Von Jürgen Moises, München

Wer als Klassik- oder Jazzmusiker erfolgreich sein will, kommt um ein Musikstudium kaum herum. Für eine Popkarriere scheint stattdessen eine Kunstausbildung lohnenswerter, zumindest wenn man auf die lange Liste der Musiker blickt, die wie John Lennon, Ron Wood oder Brian Eno auf einer Kunstakademie studiert haben. Auf diese Liste gehören auch Sam Prekop, Gitarrist und Sänger der Postrock-Band The Sea And Cake aus Chicago, und der aus Texas stammende Devendra Banhart, der als wichtiger Vertreter der amerikanischen "Freak Folk"-Bewegung gilt. In ihrer Doppelrolle als Musik- und Bildkünstler sind beide aktuell in der sehens- und hörenswerten, von Jörg Koopmann und Lene Harbo Pedersen kuratierten Gruppenausstellung "You are in my wave" in der Lothringer 13 vertreten, die sich den Grauzonen zwischen Musik und Visualität widmet.

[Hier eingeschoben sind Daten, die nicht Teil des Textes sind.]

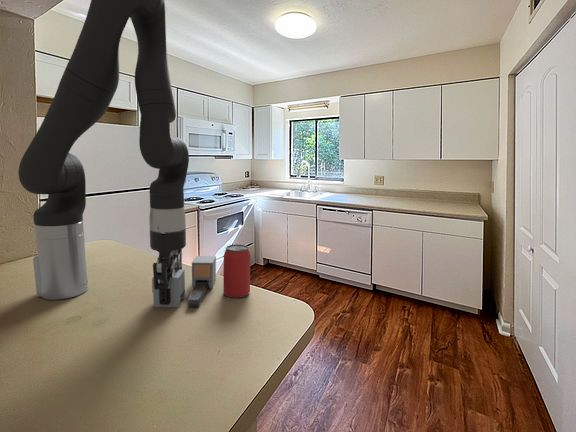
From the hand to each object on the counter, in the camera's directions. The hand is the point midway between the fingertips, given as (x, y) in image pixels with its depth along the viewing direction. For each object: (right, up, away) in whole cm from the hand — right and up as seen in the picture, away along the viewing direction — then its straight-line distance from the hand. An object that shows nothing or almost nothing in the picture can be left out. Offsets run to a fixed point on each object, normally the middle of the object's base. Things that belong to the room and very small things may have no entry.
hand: (169, 296), depth 73 cm
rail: (+6, 0, +6) cm, 8 cm away
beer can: (+14, -1, +6) cm, 16 cm away
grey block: (0, -1, 0) cm, 1 cm away
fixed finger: (+5, +1, +11) cm, 12 cm away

Von Devendra Banharts sind rund 20 Bleistift-, Buntstift- oder Tuschezeichnungen ausgestellt, darunter etwa "Ape In Pink Marble # 2": Eine Variante des Covers seines letzten gleichnamigen Albums. Man sieht darauf eine seltsame, teufelartige Figur mit Pfeilnase und Zipfelmütze, die unter einer Art Grinsegesicht schwebt. Ähnliche Fantasiewesen gibt es auf weiteren Zeichnungen, andere sind motivisch fast abstrakt, erinnern an Landschaften oder sind von der Kunst der Maya inspiriert. Insgesamt wirken Banharts Zeichnungen tatsächlich ähnlich spielerisch, schräg und zurückhaltend gestaltet wie viele seiner Lieder.

Eine gewisse Kongruenz könnte man auch zwischen der Musik und den Fotografien Sam Prekops sehen. Das heißt zwischen den mathematisch präzisen, vielschichtig texturierten Songs von The Sea And Cake und den nüchternen, meist menschenleeren Großstadtszenerien, die teilweise an William Eggleston erinnern. Wer Prekops Musik nicht kennt: Am 11. Mai tritt er zusammen mit seinem Bandkollegen John McEntire im Einstein Kultur (Einsteinstr. 42) auf. Außerdem stammt von ihm der Soundtrack zum in der Ausstellung gezeigten Video "The Republic" von David Hartt. "The Republic" besteht aus Schwarz-weiß-Impressionen aus Detroit und Athen. Eine erkennbare Handlung gibt es nicht, eher wirkt hier die Musik als roter Faden.

Jesper Just hat seinen Kurzfilm "Sirens Of Chrome" ebenfalls in Detroit gedreht. Darin cruisen vier afroamerikanische Frauen durch die Stadt, landen in einem zum Parkhaus umfunktionierten Theater, wo eine weitere Frau lautstark über ihr Auto turnt. Wieso? Das bleibt ein Rätsel des Films, in dem ebenfalls die Musik als entscheidender Motor funktioniert. Als Mittel der Selbstbehauptung lässt sich der aus dem Jahr 1968 stammende Protestsong "Magical World" von Rotary Connection in Johanna Billings gleichnamigem Video lesen. Gesungen wird er hier von Kindern aus Zagreb, einer Stadt, in der es wie in Detroit und Athen seit Jahren heftig kriselt.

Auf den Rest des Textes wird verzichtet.